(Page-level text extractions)
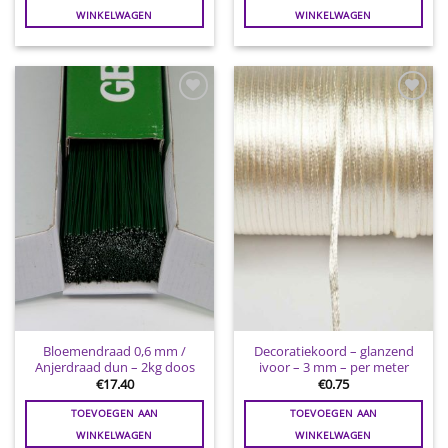
WINKELWAGEN
WINKELWAGEN
Toevoegen
Toevoegen
aan
aan
wenslijst
wenslijst
Bloemendraad 0,6 mm /
Decoratiekoord – glanzend
Anjerdraad dun – 2kg doos
ivoor – 3 mm – per meter
€
17.40
€
0.75
TOEVOEGEN AAN
TOEVOEGEN AAN
WINKELWAGEN
WINKELWAGEN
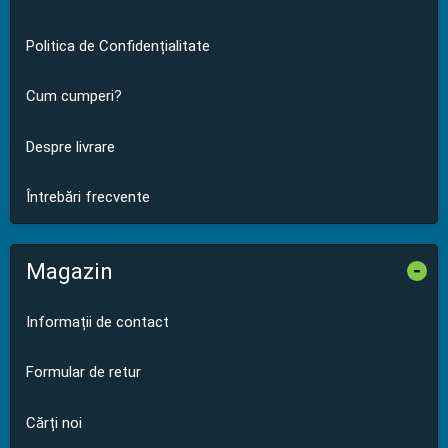
Politica de Confidențialitate
Cum cumperi?
Despre livrare
Întrebări frecvente
Magazin
-
Informații de contact
Formular de retur
Cărți noi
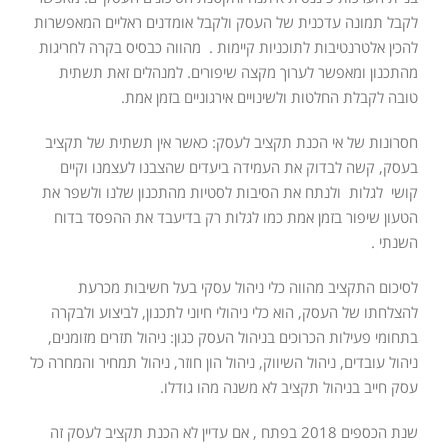
לקבל תמונה עדכנית של העסק ולקבל אומדנים ראליים המאפשרות
להכין אלטרנטיבות לתוכניות קיימות . מהווה כבסיס בקרה לחריגות
מהתכנון ומאפשר לערוך מקצה שיפורים. למנהלים זאת תשתית
טובה לקבלת החלטות ולשינויים אירגוניים בזמן אמת.
חסרונות של אי הכנת תקציב לעסק: כאשר אין תשתית של תקציב
בעסק, קשה לבדוק את העמידה ביעדים שהצבנו לעצמנו וקיים
קושי לגלות ולנתח את הסיבות לסטיות מהתכנון שלנו ולשפר את
הטעון שיפור בזמן אמת כמו לגלות רק בדיעבד את ההפסד בדוח
השנתי .
לסיכום התקציב מהווה כלי ניהול עסקי בעל חשיבות מכרעת
להצלחתו של העסק, הוא כלי ניהולי חיוני לתכנון, לביצוע ולבקרה
בתחומי פעילות הכרוכים בניהול העסק כגון: ניהול תזרים מזומנים,
ניהול עובדים, ניהול השיווק, ניהול הון חוזר, ניהול תמחיר והמחרה כל
עסק חייב בניהול תקציב לא משנה מהו גודלו.
שנת הכספים 2018 בפתח , אם עדיין לא הכנת תקציב לעסק זה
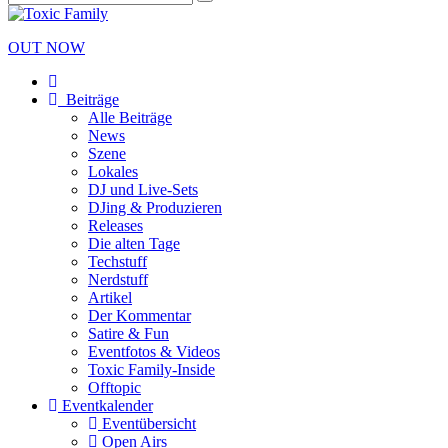
OUT NOW
Beiträge
Alle Beiträge
News
Szene
Lokales
DJ und Live-Sets
DJing & Produzieren
Releases
Die alten Tage
Techstuff
Nerdstuff
Artikel
Der Kommentar
Satire & Fun
Eventfotos & Videos
Toxic Family-Inside
Offtopic
Eventkalender
Eventübersicht
Open Airs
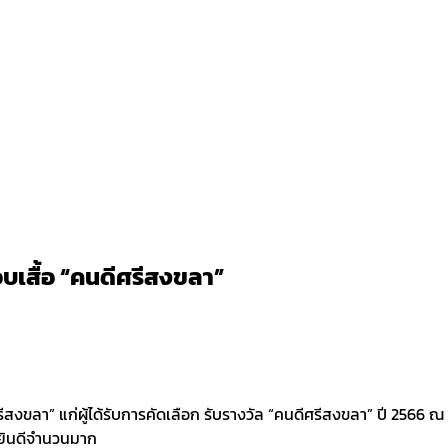
อบเสื้อ “คนดีศรีสงขลา”
ีศรีสงขลา” แก่ผู้ได้รับการคัดเลือก รับรางวัล “คนดีศรีสงขลา” ปี 256
ามยินดีจำนวนมาก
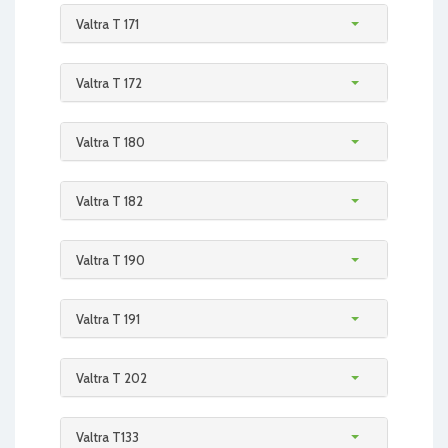
Valtra T 171
Valtra T 172
Valtra T 180
Valtra T 182
Valtra T 190
Valtra T 191
Valtra T 202
Valtra T133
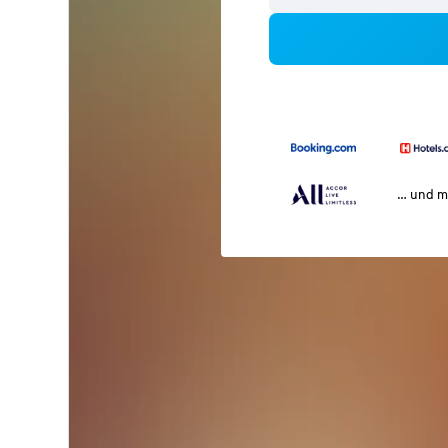
… und m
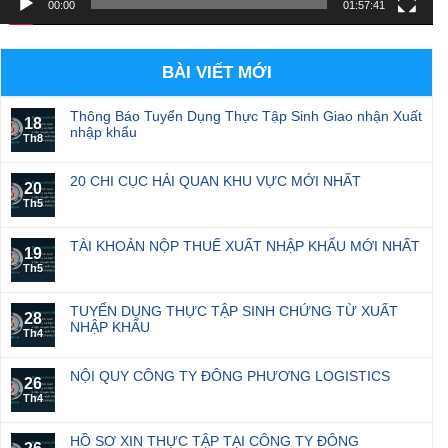
00:00
01:57:41
BÀI VIẾT MỚI
Thông Báo Tuyển Dụng Thực Tập Sinh Giao nhận Xuất
18
nhập khẩu
Th8
20 CHI CỤC HẢI QUAN KHU VỰC MỚI NHẤT
20
Th5
TÀI KHOẢN NỘP THUẾ XUẤT NHẬP KHẨU MỚI NHẤT
19
Th5
TUYỂN DỤNG THỰC TẬP SINH CHỨNG TỪ XUẤT
28
NHẬP KHẨU
Th4
NỘI QUY CÔNG TY ĐÔNG PHƯƠNG LOGISTICS
26
Th4
HỒ SƠ XIN THỰC TẬP TẠI CÔNG TY ĐÔNG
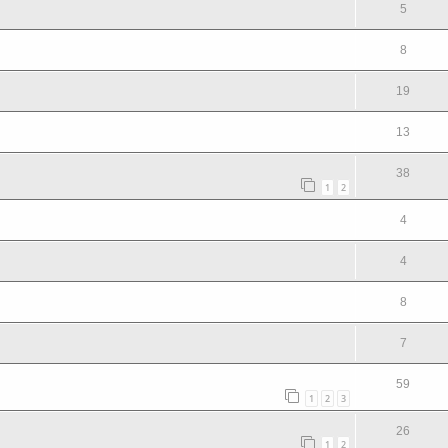
5
8
19
13
38
1
2
4
4
8
7
59
1
2
3
26
1
2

Task description: All lines with the word "תשתית" must be located in the data and copied.

Task solution:
מהתכנון ומאפשר לערוך מקצה שיפורים. למנהלים זאת תשתית
חסרונות של אי הכנת תקציב לעסק: כאשר אין תשתית של תקציב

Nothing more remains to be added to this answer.